-- Available records follows --
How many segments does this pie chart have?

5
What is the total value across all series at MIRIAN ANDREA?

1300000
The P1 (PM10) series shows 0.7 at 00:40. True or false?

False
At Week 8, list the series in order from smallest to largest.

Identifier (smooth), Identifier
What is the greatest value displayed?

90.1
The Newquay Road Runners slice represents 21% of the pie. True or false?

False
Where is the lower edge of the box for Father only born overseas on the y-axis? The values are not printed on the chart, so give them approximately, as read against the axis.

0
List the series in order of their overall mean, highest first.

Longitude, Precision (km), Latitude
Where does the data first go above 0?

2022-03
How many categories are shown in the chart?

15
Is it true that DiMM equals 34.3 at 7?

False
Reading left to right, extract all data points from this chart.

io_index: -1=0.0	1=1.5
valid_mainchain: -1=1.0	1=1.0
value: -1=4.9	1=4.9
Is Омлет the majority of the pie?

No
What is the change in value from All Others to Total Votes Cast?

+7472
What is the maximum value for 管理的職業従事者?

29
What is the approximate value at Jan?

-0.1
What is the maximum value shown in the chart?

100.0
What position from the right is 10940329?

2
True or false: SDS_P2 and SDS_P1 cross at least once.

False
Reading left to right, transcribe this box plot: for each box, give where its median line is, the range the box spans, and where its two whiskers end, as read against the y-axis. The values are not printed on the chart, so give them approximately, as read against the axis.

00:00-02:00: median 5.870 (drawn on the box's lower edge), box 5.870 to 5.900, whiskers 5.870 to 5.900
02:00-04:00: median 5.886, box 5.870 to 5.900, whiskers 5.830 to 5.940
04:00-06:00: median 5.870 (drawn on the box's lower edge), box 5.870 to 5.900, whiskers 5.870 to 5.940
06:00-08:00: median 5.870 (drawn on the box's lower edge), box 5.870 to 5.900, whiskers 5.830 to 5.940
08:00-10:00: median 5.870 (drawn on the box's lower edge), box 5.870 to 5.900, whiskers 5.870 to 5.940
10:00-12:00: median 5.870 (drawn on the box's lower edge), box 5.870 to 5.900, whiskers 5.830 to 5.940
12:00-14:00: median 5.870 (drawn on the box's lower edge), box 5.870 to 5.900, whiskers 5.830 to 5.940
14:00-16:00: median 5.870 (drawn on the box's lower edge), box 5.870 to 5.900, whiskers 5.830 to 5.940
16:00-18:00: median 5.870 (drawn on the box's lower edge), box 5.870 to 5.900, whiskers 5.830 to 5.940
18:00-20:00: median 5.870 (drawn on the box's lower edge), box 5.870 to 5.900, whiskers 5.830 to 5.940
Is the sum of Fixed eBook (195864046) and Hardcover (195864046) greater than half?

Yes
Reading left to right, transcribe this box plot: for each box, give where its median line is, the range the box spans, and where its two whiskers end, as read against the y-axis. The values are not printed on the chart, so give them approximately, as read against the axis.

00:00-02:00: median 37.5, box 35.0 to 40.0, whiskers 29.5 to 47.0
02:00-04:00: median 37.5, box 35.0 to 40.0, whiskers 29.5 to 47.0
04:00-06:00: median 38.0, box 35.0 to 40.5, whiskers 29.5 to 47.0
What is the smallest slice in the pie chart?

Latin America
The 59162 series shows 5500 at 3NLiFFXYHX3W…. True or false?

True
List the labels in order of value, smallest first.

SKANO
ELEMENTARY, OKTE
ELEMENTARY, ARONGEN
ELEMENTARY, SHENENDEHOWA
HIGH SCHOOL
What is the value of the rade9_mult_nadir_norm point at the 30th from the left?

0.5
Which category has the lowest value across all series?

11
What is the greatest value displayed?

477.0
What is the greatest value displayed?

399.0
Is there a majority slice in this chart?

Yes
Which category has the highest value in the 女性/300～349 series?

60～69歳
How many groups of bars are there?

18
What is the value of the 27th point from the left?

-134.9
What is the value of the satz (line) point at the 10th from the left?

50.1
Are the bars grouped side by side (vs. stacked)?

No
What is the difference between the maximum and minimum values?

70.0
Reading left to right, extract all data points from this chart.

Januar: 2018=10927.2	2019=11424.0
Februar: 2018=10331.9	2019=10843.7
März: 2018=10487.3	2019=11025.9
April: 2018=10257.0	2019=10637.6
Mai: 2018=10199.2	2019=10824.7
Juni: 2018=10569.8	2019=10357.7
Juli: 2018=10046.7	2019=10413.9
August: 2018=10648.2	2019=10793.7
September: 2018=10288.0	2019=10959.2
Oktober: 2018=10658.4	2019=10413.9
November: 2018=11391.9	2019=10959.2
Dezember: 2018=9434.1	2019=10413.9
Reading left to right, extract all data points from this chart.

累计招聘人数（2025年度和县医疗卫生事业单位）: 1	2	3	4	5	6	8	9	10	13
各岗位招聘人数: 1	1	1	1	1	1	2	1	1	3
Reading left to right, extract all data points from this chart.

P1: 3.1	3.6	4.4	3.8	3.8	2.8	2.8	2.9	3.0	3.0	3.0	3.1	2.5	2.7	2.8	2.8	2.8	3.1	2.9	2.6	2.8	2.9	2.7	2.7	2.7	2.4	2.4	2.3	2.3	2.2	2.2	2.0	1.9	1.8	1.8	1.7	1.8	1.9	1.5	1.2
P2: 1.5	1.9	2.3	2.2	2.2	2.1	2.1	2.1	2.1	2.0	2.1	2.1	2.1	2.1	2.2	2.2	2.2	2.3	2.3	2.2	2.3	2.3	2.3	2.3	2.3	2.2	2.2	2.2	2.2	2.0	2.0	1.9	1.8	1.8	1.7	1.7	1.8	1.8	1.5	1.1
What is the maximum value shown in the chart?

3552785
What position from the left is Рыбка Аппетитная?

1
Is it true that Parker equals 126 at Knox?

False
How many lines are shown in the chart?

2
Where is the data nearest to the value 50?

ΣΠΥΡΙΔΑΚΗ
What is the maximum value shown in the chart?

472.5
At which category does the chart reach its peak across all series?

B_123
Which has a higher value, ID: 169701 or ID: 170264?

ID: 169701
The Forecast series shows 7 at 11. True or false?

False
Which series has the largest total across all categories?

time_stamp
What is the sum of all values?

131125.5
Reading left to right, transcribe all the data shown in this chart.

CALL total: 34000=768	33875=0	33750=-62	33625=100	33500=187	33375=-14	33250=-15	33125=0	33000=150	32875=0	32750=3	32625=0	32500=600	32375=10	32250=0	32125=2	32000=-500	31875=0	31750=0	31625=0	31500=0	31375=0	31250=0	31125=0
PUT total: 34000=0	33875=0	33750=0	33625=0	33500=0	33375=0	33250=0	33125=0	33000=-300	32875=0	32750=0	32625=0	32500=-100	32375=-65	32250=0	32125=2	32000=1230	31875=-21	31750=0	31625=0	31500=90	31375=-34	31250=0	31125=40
-- Available records concluded --
■ Task details
Please output the records above as a Markdown table with the columns "Row" and "Line", numbering each line of the records and leaving out blank lines.

■ Completed exercise
| Row | Line |
|---|---|
| 1 | How many segments does this pie chart have? |
| 2 | 5 |
| 3 | What is the total value across all series at MIRIAN ANDREA? |
| 4 | 1300000 |
| 5 | The P1 (PM10) series shows 0.7 at 00:40. True or false? |
| 6 | False |
| 7 | At Week 8, list the series in order from smallest to largest. |
| 8 | Identifier (smooth), Identifier |
| 9 | What is the greatest value displayed? |
| 10 | 90.1 |
| 11 | The Newquay Road Runners slice represents 21% of the pie. True or false? |
| 12 | False |
| 13 | Where is the lower edge of the box for Father only born overseas on the y-axis? The values are not printed on the chart, so give them approximately, as read against the axis. |
| 14 | 0 |
| 15 | List the series in order of their overall mean, highest first. |
| 16 | Longitude, Precision (km), Latitude |
| 17 | Where does the data first go above 0? |
| 18 | 2022-03 |
| 19 | How many categories are shown in the chart? |
| 20 | 15 |
| 21 | Is it true that DiMM equals 34.3 at 7? |
| 22 | False |
| 23 | Reading left to right, extract all data points from this chart. |
| 24 | io_index: -1=0.0	1=1.5 |
| 25 | valid_mainchain: -1=1.0	1=1.0 |
| 26 | value: -1=4.9	1=4.9 |
| 27 | Is Омлет the majority of the pie? |
| 28 | No |
| 29 | What is the change in value from All Others to Total Votes Cast? |
| 30 | +7472 |
| 31 | What is the maximum value for 管理的職業従事者? |
| 32 | 29 |
| 33 | What is the approximate value at Jan? |
| 34 | -0.1 |
| 35 | What is the maximum value shown in the chart? |
| 36 | 100.0 |
| 37 | What position from the right is 10940329? |
| 38 | 2 |
| 39 | True or false: SDS_P2 and SDS_P1 cross at least once. |
| 40 | False |
| 41 | Reading left to right, transcribe this box plot: for each box, give where its median line is, the range the box spans, and where its two whiskers end, as read against the y-axis. The values are not printed on the chart, so give them approximately, as read against the axis. |
| 42 | 00:00-02:00: median 5.870 (drawn on the box's lower edge), box 5.870 to 5.900, whiskers 5.870 to 5.900 |
| 43 | 02:00-04:00: median 5.886, box 5.870 to 5.900, whiskers 5.830 to 5.940 |
| 44 | 04:00-06:00: median 5.870 (drawn on the box's lower edge), box 5.870 to 5.900, whiskers 5.870 to 5.940 |
| 45 | 06:00-08:00: median 5.870 (drawn on the box's lower edge), box 5.870 to 5.900, whiskers 5.830 to 5.940 |
| 46 | 08:00-10:00: median 5.870 (drawn on the box's lower edge), box 5.870 to 5.900, whiskers 5.870 to 5.940 |
| 47 | 10:00-12:00: median 5.870 (drawn on the box's lower edge), box 5.870 to 5.900, whiskers 5.830 to 5.940 |
| 48 | 12:00-14:00: median 5.870 (drawn on the box's lower edge), box 5.870 to 5.900, whiskers 5.830 to 5.940 |
| 49 | 14:00-16:00: median 5.870 (drawn on the box's lower edge), box 5.870 to 5.900, whiskers 5.830 to 5.940 |
| 50 | 16:00-18:00: median 5.870 (drawn on the box's lower edge), box 5.870 to 5.900, whiskers 5.830 to 5.940 |
| 51 | 18:00-20:00: median 5.870 (drawn on the box's lower edge), box 5.870 to 5.900, whiskers 5.830 to 5.940 |
| 52 | Is the sum of Fixed eBook (195864046) and Hardcover (195864046) greater than half? |
| 53 | Yes |
| 54 | Reading left to right, transcribe this box plot: for each box, give where its median line is, the range the box spans, and where its two whiskers end, as read against the y-axis. The values are not printed on the chart, so give them approximately, as read against the axis. |
| 55 | 00:00-02:00: median 37.5, box 35.0 to 40.0, whiskers 29.5 to 47.0 |
| 56 | 02:00-04:00: median 37.5, box 35.0 to 40.0, whiskers 29.5 to 47.0 |
| 57 | 04:00-06:00: median 38.0, box 35.0 to 40.5, whiskers 29.5 to 47.0 |
| 58 | What is the smallest slice in the pie chart? |
| 59 | Latin America |
| 60 | The 59162 series shows 5500 at 3NLiFFXYHX3W…. True or false? |
| 61 | True |
| 62 | List the labels in order of value, smallest first. |
| 63 | SKANO |
| 64 | ELEMENTARY, OKTE |
| 65 | ELEMENTARY, ARONGEN |
| 66 | ELEMENTARY, SHENENDEHOWA |
| 67 | HIGH SCHOOL |
| 68 | What is the value of the rade9_mult_nadir_norm point at the 30th from the left? |
| 69 | 0.5 |
| 70 | Which category has the lowest value across all series? |
| 71 | 11 |
| 72 | What is the greatest value displayed? |
| 73 | 477.0 |
| 74 | What is the greatest value displayed? |
| 75 | 399.0 |
| 76 | Is there a majority slice in this chart? |
| 77 | Yes |
| 78 | Which category has the highest value in the 女性/300～349 series? |
| 79 | 60～69歳 |
| 80 | How many groups of bars are there? |
| 81 | 18 |
| 82 | What is the value of the 27th point from the left? |
| 83 | -134.9 |
| 84 | What is the value of the satz (line) point at the 10th from the left? |
| 85 | 50.1 |
| 86 | Are the bars grouped side by side (vs. stacked)? |
| 87 | No |
| 88 | What is the difference between the maximum and minimum values? |
| 89 | 70.0 |
| 90 | Reading left to right, extract all data points from this chart. |
| 91 | Januar: 2018=10927.2	2019=11424.0 |
| 92 | Februar: 2018=10331.9	2019=10843.7 |
| 93 | März: 2018=10487.3	2019=11025.9 |
| 94 | April: 2018=10257.0	2019=10637.6 |
| 95 | Mai: 2018=10199.2	2019=10824.7 |
| 96 | Juni: 2018=10569.8	2019=10357.7 |
| 97 | Juli: 2018=10046.7	2019=10413.9 |
| 98 | August: 2018=10648.2	2019=10793.7 |
| 99 | September: 2018=10288.0	2019=10959.2 |
| 100 | Oktober: 2018=10658.4	2019=10413.9 |
| 101 | November: 2018=11391.9	2019=10959.2 |
| 102 | Dezember: 2018=9434.1	2019=10413.9 |
| 103 | Reading left to right, extract all data points from this chart. |
| 104 | 累计招聘人数（2025年度和县医疗卫生事业单位）: 1	2	3	4	5	6	8	9	10	13 |
| 105 | 各岗位招聘人数: 1	1	1	1	1	1	2	1	1	3 |
| 106 | Reading left to right, extract all data points from this chart. |
| 107 | P1: 3.1	3.6	4.4	3.8	3.8	2.8	2.8	2.9	3.0	3.0	3.0	3.1	2.5	2.7	2.8	2.8	2.8	3.1	2.9	2.6	2.8	2.9	2.7	2.7	2.7	2.4	2.4	2.3	2.3	2.2	2.2	2.0	1.9	1.8	1.8	1.7	1.8	1.9	1.5	1.2 |
| 108 | P2: 1.5	1.9	2.3	2.2	2.2	2.1	2.1	2.1	2.1	2.0	2.1	2.1	2.1	2.1	2.2	2.2	2.2	2.3	2.3	2.2	2.3	2.3	2.3	2.3	2.3	2.2	2.2	2.2	2.2	2.0	2.0	1.9	1.8	1.8	1.7	1.7	1.8	1.8	1.5	1.1 |
| 109 | What is the maximum value shown in the chart? |
| 110 | 3552785 |
| 111 | What position from the left is Рыбка Аппетитная? |
| 112 | 1 |
| 113 | Is it true that Parker equals 126 at Knox? |
| 114 | False |
| 115 | How many lines are shown in the chart? |
| 116 | 2 |
| 117 | Where is the data nearest to the value 50? |
| 118 | ΣΠΥΡΙΔΑΚΗ |
| 119 | What is the maximum value shown in the chart? |
| 120 | 472.5 |
| 121 | At which category does the chart reach its peak across all series? |
| 122 | B_123 |
| 123 | Which has a higher value, ID: 169701 or ID: 170264? |
| 124 | ID: 169701 |
| 125 | The Forecast series shows 7 at 11. True or false? |
| 126 | False |
| 127 | Which series has the largest total across all categories? |
| 128 | time_stamp |
| 129 | What is the sum of all values? |
| 130 | 131125.5 |
| 131 | Reading left to right, transcribe all the data shown in this chart. |
| 132 | CALL total: 34000=768	33875=0	33750=-62	33625=100	33500=187	33375=-14	33250=-15	33125=0	33000=150	32875=0	32750=3	32625=0	32500=600	32375=10	32250=0	32125=2	32000=-500	31875=0	31750=0	31625=0	31500=0	31375=0	31250=0	31125=0 |
| 133 | PUT total: 34000=0	33875=0	33750=0	33625=0	33500=0	33375=0	33250=0	33125=0	33000=-300	32875=0	32750=0	32625=0	32500=-100	32375=-65	32250=0	32125=2	32000=1230	31875=-21	31750=0	31625=0	31500=90	31375=-34	31250=0	31125=40 |